### Data shown
⟨

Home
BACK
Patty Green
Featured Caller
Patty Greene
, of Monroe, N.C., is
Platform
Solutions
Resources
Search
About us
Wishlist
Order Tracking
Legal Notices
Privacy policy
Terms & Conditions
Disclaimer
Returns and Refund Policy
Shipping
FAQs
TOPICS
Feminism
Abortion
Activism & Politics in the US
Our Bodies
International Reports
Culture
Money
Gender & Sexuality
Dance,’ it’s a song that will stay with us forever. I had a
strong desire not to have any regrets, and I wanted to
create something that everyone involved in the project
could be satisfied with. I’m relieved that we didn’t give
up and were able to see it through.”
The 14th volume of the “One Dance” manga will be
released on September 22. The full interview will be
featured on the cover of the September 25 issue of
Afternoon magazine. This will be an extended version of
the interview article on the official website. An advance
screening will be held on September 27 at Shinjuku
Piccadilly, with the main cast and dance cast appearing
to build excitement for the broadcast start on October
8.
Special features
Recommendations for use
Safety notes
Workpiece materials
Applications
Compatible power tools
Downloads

⟩

### Instruction
Copy out each line of the material that holds the word "with".

### Response box
Dance,’ it’s a song that will stay with us forever. I had a
could be satisfied with. I’m relieved that we didn’t give
Piccadilly, with the main cast and dance cast appearing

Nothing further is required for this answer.